The cost for rejuvenating Route 90 from Taylor Avenue to Ness Avenue is $586.1 million.

Should the project be solely funded by the City of Winnipeg using debt, it would cost an additional $150.6 million in construction period interest.

The report calls Route 90 “a vital transportation corridor” as it’s one of only two north-south routes that span the entire city.

“The corridor requires upgrades to address current and future traffic volumes, new development and future redevelopment, as well as the needs of pedestrians, cyclists, and transit users,” the report notes.

The project consists of three major components and their estimated costs.

Bridge rehabilitation and road renewal (42 per cent), road widening and capacity improvement (36 per cent), and sewer upgrades and drainage improvements (22 per cent).

Winnipeg Mayor Scott Gillingham voiced his support for the proposed work today.

“This project has to be done. Anyone who's driven down Route 90 in that section lately will know that this road is past its end of life.”

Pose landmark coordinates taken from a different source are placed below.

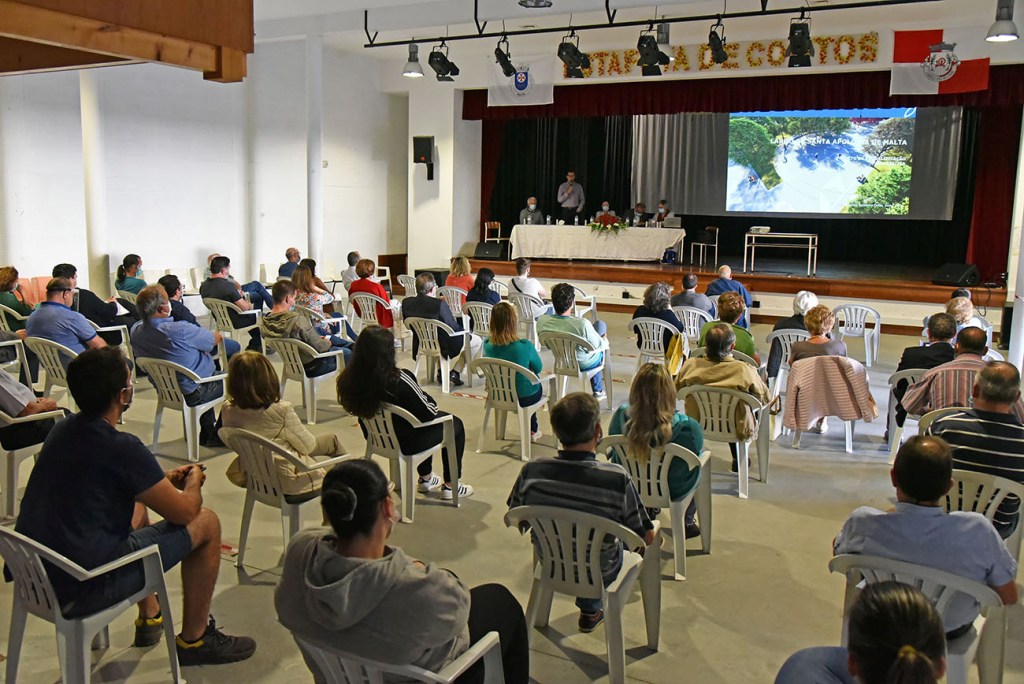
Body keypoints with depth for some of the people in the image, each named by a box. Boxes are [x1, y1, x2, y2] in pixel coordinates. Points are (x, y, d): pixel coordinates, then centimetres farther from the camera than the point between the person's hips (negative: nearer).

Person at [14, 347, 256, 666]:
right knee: (206, 523, 2)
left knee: (137, 507, 32)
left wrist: (164, 479, 22)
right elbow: (184, 511, -12)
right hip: (80, 591, -9)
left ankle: (149, 619, 41)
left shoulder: (62, 430, 4)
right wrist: (194, 483, 10)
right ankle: (194, 640, 16)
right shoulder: (121, 448, -22)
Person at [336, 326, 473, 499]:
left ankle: (425, 479, 45)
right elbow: (428, 411, -23)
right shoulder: (399, 379, -34)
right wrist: (432, 403, 2)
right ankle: (450, 486, 26)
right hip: (406, 442, -7)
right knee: (455, 424, 19)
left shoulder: (348, 379, -14)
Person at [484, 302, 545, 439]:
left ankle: (532, 428, 50)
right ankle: (533, 430, 48)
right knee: (538, 386, 32)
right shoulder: (525, 346, -30)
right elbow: (538, 368, -8)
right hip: (524, 398, -4)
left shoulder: (487, 345, -18)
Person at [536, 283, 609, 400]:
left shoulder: (541, 321, -25)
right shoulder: (582, 324, -38)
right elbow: (599, 345, -20)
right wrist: (605, 341, 4)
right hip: (585, 364, -5)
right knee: (601, 324, 21)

The plan specifically calls for widening Route 90 to three lanes in each direction, which currently due to “bottlenecks and traffic delays, which in turn cause more idling and increased greenhouse gas emissions.”

Gillingham, who campaigned on a pledge to expand Kenaston Boulevard, doubled-down on expanding the traffic lanes.

“We're building the city for the future…In fact, the current traffic volumes, the report indicates, necessitate a third lane, they should have a third lane. So the project, you know, the widening should happen already. But when we look at the future growth of our city and the population numbers that keep increasing, then you know to me that that necessitates widening the street,” said Gillingham.

According to the benefit-cost analysis, over a 25-year period, “widening the facility has a positive net present value of $20.5 million, a positive benefit-to-cost ratio of 1.17, and an internal rate of return of 1.4 percent.”

Gillingham says he will be speaking to the provincial and federal governments to discuss how they will “stand to benefit in my estimation, from this investment as well.”

Meanwhile, Coun. Brian Mayes expressed some concerns about the proposal.

“I don't really have a problem with the bridge replacement or with rebuilding the road. My problem is with the report that's come out that claims that widening the road is somehow going to be an environmental benefit. And I just don't buy that. And I think there are other arguments, we can have other debates you can have. But I just don't think it does satisfy our climate change policies. I don't buy the math that's in this report,” said Mayes.

He is also trying to better understand the figures presented regarding the proposed sewage work.

“The sewer stuff, we're still trying to get answers. We've got four different sets of numbers. We've had a very public presentation in January that now seems to have been rescinded. So I'd like to I'm glad to see as doing to work on the sewer system. I've been calling for that for years. But I need to get some more numbers on that.

The report will be presented at the standing policy committee on public works on June 11.